▶ Exercise description
Word for word, restate the lines from the start of the data down to the line with "pinky mcp: (392, 254)", both included.

# # #

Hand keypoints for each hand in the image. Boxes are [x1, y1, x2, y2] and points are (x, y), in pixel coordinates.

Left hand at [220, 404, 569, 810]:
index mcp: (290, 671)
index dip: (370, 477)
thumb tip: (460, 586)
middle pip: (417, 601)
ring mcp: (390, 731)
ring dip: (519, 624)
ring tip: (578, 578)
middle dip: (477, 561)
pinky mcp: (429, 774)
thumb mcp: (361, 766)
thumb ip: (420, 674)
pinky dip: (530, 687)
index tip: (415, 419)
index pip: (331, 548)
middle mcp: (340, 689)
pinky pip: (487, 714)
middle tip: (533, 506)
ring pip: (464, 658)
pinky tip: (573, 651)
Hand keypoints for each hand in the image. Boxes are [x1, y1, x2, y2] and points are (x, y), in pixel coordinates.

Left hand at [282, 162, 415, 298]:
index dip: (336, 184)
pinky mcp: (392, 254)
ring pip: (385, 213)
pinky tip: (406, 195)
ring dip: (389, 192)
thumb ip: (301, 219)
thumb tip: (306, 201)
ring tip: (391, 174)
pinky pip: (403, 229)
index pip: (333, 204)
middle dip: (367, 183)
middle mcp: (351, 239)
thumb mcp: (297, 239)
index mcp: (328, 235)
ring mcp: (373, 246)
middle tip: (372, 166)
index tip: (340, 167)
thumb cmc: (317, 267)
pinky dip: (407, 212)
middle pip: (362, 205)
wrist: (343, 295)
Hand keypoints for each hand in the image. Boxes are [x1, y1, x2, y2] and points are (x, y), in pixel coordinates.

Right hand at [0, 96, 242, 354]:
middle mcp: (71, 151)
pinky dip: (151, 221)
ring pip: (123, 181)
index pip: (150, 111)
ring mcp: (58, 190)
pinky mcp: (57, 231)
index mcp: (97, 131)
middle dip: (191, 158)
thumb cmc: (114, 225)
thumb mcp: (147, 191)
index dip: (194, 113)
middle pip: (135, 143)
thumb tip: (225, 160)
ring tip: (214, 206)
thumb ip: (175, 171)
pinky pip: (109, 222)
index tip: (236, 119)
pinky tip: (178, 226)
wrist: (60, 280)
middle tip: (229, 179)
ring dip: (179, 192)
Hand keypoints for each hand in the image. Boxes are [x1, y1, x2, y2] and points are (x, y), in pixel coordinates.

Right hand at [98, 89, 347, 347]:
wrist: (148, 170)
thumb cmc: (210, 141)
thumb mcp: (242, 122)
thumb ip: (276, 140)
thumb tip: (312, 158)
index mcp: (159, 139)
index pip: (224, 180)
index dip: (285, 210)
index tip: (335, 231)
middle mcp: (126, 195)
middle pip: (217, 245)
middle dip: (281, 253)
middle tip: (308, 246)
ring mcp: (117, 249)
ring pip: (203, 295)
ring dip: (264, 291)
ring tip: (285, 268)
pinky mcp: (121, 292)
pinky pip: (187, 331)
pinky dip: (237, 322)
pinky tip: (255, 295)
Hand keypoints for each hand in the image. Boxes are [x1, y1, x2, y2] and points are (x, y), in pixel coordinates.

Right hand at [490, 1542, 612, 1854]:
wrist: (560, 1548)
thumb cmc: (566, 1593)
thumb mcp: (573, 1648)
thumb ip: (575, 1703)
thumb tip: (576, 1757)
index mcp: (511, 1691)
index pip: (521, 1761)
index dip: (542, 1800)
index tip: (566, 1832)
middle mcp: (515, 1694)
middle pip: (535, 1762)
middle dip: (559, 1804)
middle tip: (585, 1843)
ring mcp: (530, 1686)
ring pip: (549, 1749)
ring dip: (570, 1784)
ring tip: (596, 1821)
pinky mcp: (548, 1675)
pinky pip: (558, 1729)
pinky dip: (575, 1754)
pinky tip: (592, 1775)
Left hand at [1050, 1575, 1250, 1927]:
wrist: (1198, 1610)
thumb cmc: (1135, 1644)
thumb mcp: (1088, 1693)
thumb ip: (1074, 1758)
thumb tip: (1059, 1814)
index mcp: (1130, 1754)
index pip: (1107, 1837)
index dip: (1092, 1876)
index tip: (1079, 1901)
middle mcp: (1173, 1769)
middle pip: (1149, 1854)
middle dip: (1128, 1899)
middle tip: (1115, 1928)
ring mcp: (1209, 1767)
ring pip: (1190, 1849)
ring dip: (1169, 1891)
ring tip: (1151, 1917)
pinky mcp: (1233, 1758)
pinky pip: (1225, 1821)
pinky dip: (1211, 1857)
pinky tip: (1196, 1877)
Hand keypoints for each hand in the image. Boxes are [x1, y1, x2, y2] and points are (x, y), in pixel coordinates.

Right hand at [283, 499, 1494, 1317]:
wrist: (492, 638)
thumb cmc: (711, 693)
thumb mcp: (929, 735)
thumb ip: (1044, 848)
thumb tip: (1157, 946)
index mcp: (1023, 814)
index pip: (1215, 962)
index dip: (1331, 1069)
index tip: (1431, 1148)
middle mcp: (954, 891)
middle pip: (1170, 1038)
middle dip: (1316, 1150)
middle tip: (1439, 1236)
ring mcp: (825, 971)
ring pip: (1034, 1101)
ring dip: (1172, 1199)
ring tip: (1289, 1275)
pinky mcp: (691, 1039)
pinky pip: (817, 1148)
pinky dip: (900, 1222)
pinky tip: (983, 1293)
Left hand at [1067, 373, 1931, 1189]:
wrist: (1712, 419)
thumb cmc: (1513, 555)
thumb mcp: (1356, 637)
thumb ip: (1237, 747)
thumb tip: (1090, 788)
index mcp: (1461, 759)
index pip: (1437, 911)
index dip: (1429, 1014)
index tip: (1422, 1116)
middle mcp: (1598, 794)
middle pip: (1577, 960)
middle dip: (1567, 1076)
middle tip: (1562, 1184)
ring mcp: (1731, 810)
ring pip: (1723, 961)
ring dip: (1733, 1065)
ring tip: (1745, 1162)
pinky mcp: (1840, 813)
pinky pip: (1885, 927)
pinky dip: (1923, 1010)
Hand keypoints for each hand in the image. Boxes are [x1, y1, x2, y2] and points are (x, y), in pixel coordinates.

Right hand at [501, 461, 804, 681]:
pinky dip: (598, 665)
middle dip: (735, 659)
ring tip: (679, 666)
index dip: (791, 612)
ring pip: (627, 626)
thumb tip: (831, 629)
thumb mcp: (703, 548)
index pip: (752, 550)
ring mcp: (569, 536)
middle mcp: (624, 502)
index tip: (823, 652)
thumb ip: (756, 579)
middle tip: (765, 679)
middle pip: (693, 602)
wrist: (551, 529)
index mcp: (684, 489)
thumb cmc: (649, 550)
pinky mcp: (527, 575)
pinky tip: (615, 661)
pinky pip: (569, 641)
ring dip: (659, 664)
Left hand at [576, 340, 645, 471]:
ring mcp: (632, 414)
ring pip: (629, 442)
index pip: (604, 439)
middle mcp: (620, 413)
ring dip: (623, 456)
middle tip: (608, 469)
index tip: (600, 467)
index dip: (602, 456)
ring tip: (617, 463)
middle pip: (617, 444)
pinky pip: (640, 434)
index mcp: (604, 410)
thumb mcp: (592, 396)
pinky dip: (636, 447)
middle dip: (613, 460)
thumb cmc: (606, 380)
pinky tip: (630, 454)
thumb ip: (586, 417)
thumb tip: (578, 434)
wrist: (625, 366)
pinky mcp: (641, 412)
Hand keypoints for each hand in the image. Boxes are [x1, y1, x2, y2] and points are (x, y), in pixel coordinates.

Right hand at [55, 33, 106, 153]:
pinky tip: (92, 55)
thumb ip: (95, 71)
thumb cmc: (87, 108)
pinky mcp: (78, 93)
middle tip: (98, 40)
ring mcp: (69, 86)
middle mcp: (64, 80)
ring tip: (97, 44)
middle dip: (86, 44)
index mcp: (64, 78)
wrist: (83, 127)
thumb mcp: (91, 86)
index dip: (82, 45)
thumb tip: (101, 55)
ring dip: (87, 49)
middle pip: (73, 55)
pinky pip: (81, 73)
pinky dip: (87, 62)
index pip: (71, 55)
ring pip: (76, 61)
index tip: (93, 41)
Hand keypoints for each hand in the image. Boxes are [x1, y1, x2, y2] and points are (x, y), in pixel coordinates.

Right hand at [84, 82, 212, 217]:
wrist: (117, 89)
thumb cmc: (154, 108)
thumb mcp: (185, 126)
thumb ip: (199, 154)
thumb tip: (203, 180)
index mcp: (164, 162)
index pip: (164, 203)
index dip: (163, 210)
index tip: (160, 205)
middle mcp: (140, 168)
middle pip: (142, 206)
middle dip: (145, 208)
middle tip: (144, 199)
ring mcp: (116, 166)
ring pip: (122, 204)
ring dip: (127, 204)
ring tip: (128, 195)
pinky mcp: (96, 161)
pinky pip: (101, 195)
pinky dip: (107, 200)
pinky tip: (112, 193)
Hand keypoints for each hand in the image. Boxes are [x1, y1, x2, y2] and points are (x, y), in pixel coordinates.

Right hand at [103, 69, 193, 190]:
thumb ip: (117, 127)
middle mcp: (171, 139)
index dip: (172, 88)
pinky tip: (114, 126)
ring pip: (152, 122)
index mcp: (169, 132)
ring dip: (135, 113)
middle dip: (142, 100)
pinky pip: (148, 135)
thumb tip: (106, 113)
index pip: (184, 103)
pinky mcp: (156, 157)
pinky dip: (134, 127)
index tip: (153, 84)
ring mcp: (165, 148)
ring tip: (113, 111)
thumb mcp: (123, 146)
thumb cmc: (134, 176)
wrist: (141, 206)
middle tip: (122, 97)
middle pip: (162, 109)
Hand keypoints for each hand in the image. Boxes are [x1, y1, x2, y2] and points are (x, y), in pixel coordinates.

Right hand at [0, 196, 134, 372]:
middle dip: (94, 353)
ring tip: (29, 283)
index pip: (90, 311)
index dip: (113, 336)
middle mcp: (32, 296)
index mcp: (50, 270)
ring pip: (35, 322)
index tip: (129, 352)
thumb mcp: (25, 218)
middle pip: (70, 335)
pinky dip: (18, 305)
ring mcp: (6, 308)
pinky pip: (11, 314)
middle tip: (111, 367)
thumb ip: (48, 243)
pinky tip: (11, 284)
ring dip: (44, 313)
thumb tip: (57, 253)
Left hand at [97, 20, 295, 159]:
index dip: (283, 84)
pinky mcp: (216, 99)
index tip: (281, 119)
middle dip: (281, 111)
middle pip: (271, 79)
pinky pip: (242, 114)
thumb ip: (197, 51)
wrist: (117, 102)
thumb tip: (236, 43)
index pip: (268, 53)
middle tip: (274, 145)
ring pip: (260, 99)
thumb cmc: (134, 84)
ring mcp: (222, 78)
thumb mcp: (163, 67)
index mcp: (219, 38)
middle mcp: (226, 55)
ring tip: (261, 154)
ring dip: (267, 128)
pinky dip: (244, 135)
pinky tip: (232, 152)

# # #

▶ Solution to the exercise
Hand keypoints for each hand in the image. Boxes are [x1, y1, x2, y2] and points are (x, y), in pixel coordinates.

Left hand at [220, 404, 569, 810]:
index mcp: (290, 671)
index dip: (370, 477)
thumb tip: (460, 586)
middle pip: (417, 601)
ring mcp: (390, 731)
ring dip: (519, 624)
ring tip: (578, 578)
middle dip: (477, 561)
pinky mcp: (429, 774)
thumb mcp: (361, 766)
thumb ip: (420, 674)
pinky dip: (530, 687)
index tip: (415, 419)
index pip: (331, 548)
middle mcp: (340, 689)
pinky pip: (487, 714)
middle tip: (533, 506)
ring pip: (464, 658)
pinky tip: (573, 651)
Hand keypoints for each hand in the image. Boxes are [x1, y1, x2, y2] and points are (x, y), in pixel coordinates.

Left hand at [282, 162, 415, 298]:
index dip: (336, 184)
pinky mcp: (392, 254)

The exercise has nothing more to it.